Tuesday, November 25, 2008

Are we there yet Orwell?

I'm not going to lie, George Orwell's 1984 is one of my favorite books of all time, and has probably served as my most useful literary tool throughout my life. I liken it to a kind of "Matrix Decoder" in which the subtle uses of propaganda, surveillance and intimidation by both the state and the corporate hierarchy become more easily recognizable.

So, how close are we to Orwell's 1984? And in what ways? What has significantly changed in recent years - and therefore brought back Orwell's dystopian vision as a popular topic of discussion - is the incredible advancements in technologies that allow for unprecedented violations of personal privacy. What Orwell did not predict however, was the ways in which corporations would become perhaps an even greater threat to privacy than government ever could...and those violations would be easily and readily given up by the populace.

These questions are posed in a recent article in the Daily Princetonian, entitled "What would Orwell Do?".

Brian Kernhigan writes:

The surveillance I have in mind is not governmental but commercial. The march of technology has given us ever smaller and cheaper gadgets, especially computers and cell phones, and pervasive communication systems, notably the internet and wireless. As an almost accidental byproduct of this progress, we have voluntarily given up an amazing amount of our personal privacy, to a degree that Orwell might well have found incredible.

...

So phone companies know where your phone is. Would they reveal that information? As I write this, we have just learned that Verizon employees have been checking out President-elect Barack Obama's cell phone records. Clearly this was unauthorized, but it's not hard to imagine ways in which your physical location could be used commercially, for example to send location-dependent advertising to your phone. Would you be willing to let the phone company use your location in return for lower rates or a sexier phone? Experience suggests that most people would be quite happy with such a trade - privacy is good but it is often given away or sold off quite cheaply.

...

On the internet, students are astonishingly willing to broadcast the most intimate details of their lives on myspace.com and facebook.com, though this pendulum may be swinging back as it becomes clear that more than just your friends are watching: Prospective employers check out candidates, as do college admissions offices.

...

...That led to a discussion of whether the benign uses of cookies outweigh their privacy-invading role of monitoring what sites you visit. Most people seemed a bit taken aback at all of this, and I'll bet that a fair number of cookies were subsequently deleted. This is one place where you can recapture some privacy at no cost - if you stop accepting cookies from third parties (the advertising companies), the web keeps right on working.

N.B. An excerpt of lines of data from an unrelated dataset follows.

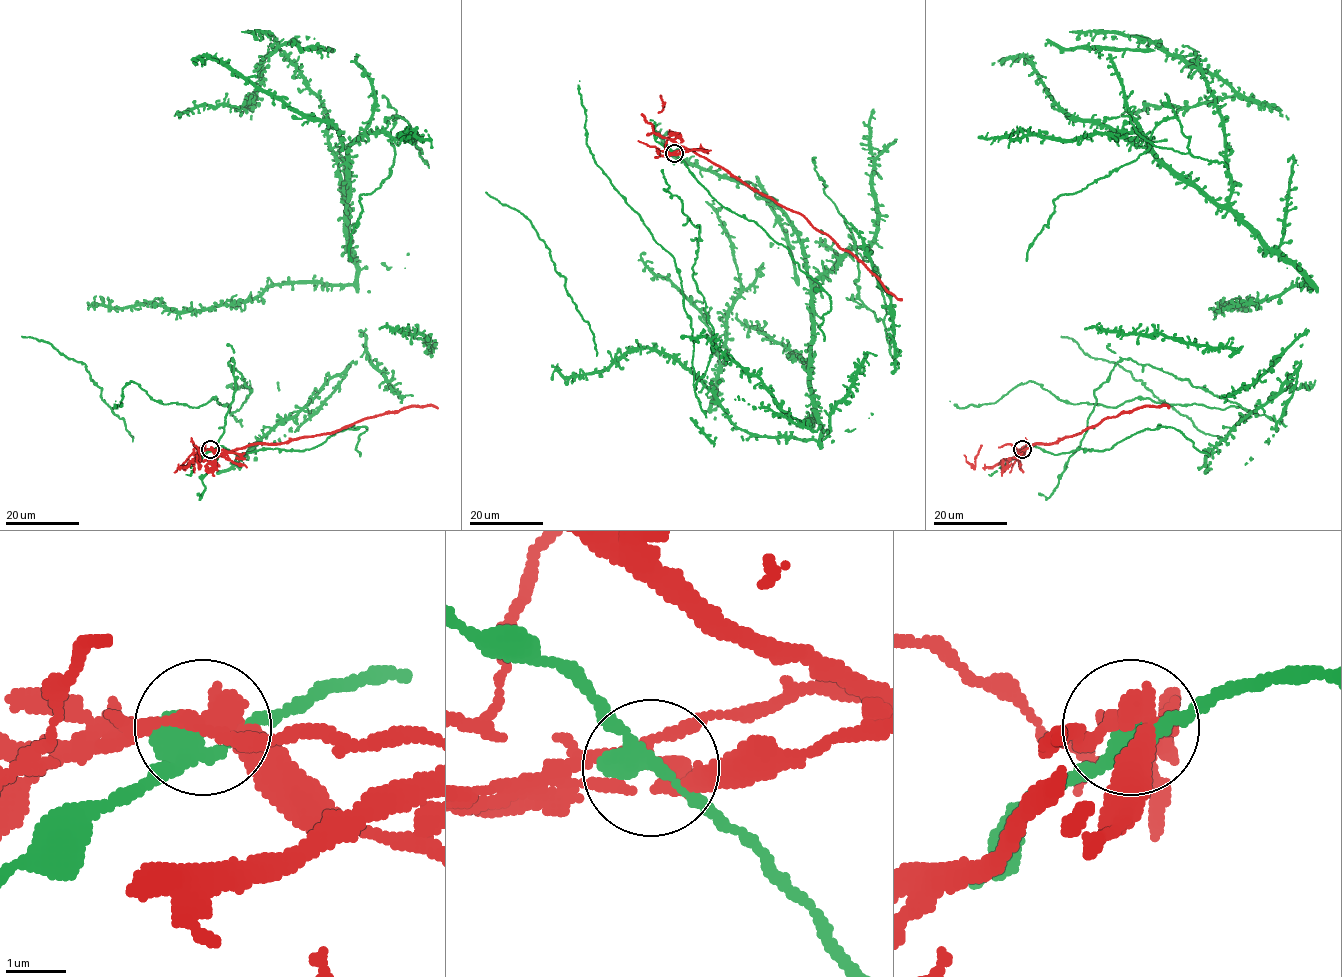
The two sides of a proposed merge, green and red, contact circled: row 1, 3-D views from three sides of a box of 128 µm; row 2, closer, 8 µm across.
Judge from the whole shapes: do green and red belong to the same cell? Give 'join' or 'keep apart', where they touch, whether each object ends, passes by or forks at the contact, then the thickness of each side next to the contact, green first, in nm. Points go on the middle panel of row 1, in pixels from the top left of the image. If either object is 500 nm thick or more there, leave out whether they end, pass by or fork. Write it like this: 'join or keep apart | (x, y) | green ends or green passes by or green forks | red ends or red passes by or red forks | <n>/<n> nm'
keep apart | (674, 153) | green passes by | red forks | 360/280 nm

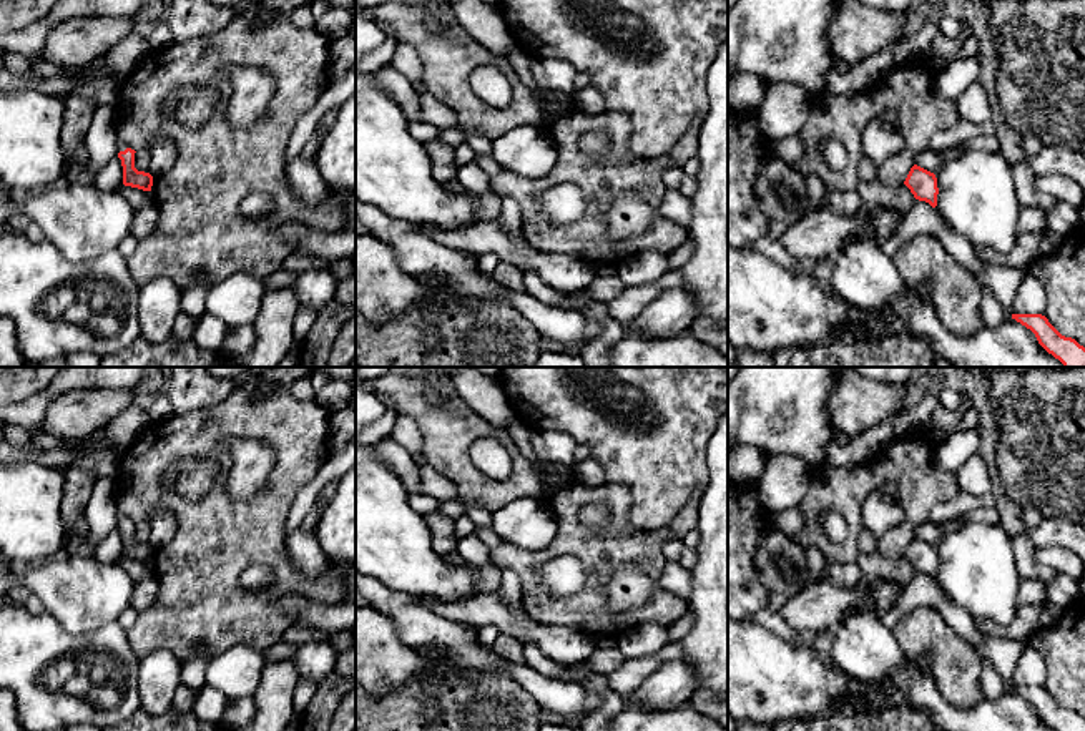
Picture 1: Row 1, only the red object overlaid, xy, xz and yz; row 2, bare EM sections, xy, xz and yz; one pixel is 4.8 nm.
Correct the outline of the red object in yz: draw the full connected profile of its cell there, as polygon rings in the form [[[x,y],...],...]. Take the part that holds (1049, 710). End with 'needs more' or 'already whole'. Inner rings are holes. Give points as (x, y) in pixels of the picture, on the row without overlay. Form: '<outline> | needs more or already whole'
[[[1012,686],[1012,691],[1030,701],[1038,716],[1055,731],[1085,731],[1085,719],[1062,708],[1042,686]]] | already whole

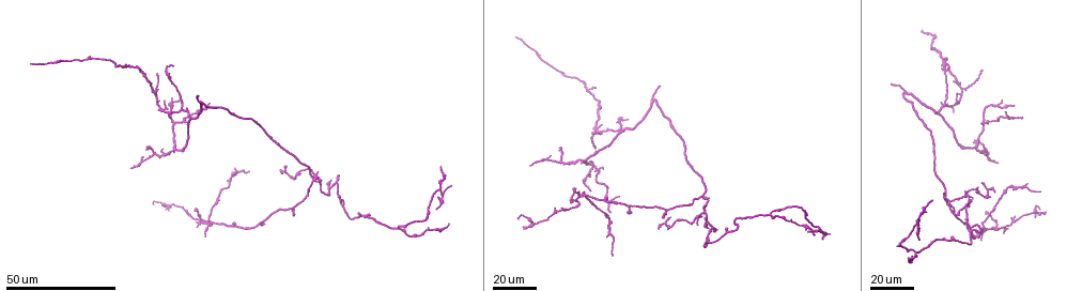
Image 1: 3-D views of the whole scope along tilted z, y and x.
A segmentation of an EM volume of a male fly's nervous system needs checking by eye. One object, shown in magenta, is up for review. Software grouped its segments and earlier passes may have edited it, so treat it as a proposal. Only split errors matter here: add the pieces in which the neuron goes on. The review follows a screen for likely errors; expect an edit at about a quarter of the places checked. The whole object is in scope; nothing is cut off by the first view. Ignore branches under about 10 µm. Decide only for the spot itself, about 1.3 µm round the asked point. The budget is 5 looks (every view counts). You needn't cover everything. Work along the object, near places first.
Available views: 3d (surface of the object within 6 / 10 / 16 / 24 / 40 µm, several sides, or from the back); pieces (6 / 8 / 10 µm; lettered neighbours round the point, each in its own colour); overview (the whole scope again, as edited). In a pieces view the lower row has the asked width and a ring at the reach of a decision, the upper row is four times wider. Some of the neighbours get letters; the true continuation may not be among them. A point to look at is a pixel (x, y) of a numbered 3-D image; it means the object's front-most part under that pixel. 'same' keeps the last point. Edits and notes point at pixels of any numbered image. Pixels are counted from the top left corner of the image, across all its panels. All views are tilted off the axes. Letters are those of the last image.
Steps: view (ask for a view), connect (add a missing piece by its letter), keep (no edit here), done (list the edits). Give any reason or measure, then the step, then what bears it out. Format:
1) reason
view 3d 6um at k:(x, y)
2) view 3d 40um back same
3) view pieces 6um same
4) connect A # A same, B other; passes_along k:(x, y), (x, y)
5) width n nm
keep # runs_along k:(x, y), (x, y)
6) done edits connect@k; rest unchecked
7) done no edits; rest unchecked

free end
view 3d 24um at 1:(953, 237)

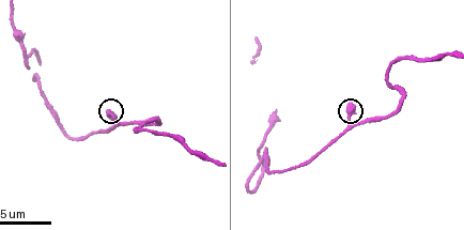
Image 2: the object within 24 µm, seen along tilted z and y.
see the neighbours
view pieces 6um at 2:(109, 109)

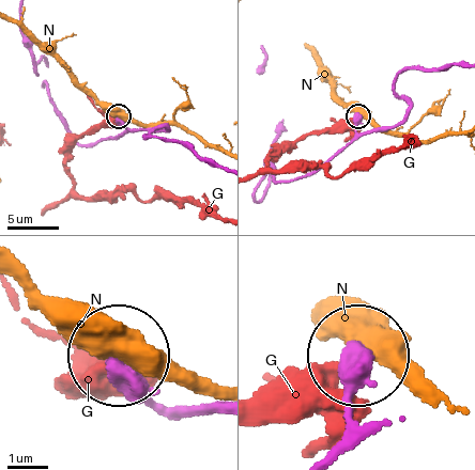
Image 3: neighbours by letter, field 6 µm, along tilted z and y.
width 500 nm
keep # G other, N other; runs_along 3:(334, 445), (358, 358); no lettered piece goes on from it

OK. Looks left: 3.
free end
view 3d 40um at 1:(890, 85)

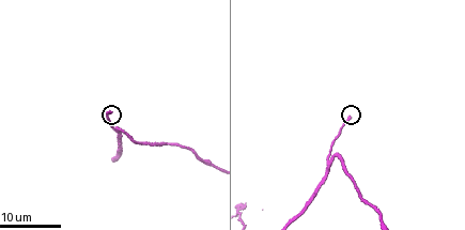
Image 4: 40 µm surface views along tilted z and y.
view pieces 6um at 4:(112, 112)

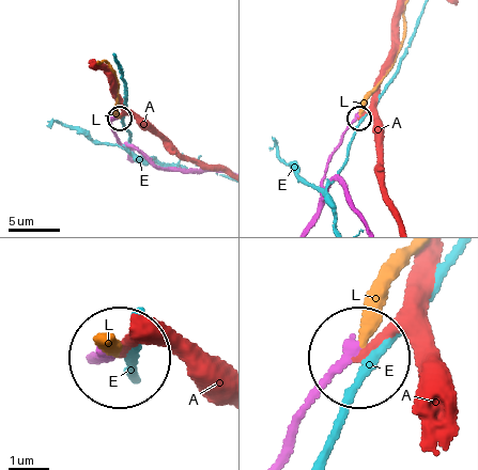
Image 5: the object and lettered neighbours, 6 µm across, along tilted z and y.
connect L # A other, E other, L same; passes_along 5:(284, 451), (288, 424), (357, 346), (370, 299), (397, 266); the neuron continues

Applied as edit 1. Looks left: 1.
done edits connect@5; rest unchecked

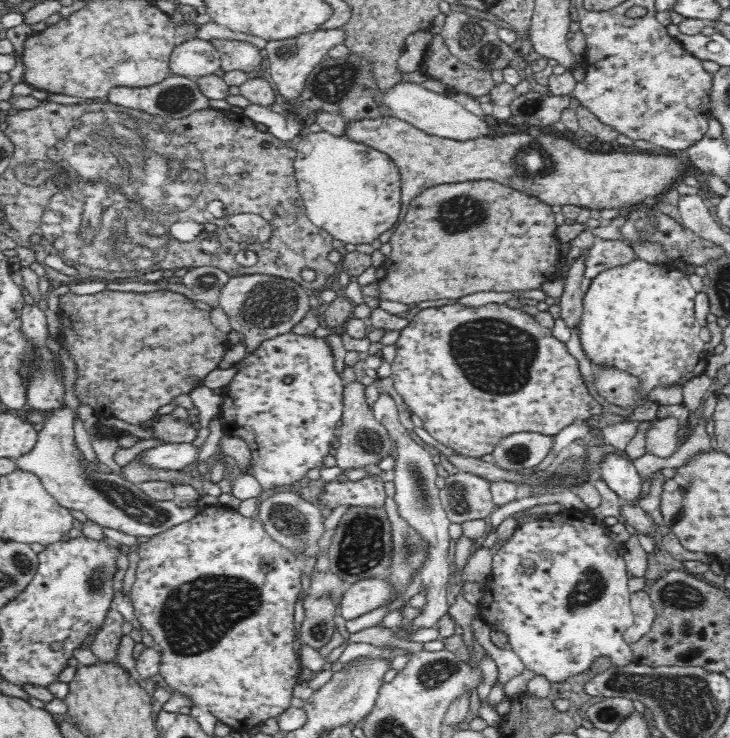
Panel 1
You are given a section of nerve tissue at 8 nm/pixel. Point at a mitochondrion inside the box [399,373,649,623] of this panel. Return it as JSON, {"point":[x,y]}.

Scott McNealy, at the time CEO of Sun Microsystems, once said "You have zero privacy anyway. Get over it." Sadly, it's pretty close to true these days. The remarkable thing is that we seem to have given it away, and continue to do so, for pretty much nothing at all in return. Orwell could have written a book about it.

I will be the first to admit that I have fallen prey to giving up too much of my own privacy, and too freely. This is partly why I think this is an especially important topic to discuss and contemplate. I am a firm believer in the use of public policy to make it easier for consumers to "do the right thing" and the "desired thing" - which most people would agree is making it harder for ones privacy to be breached and easier to understand how to prevent it.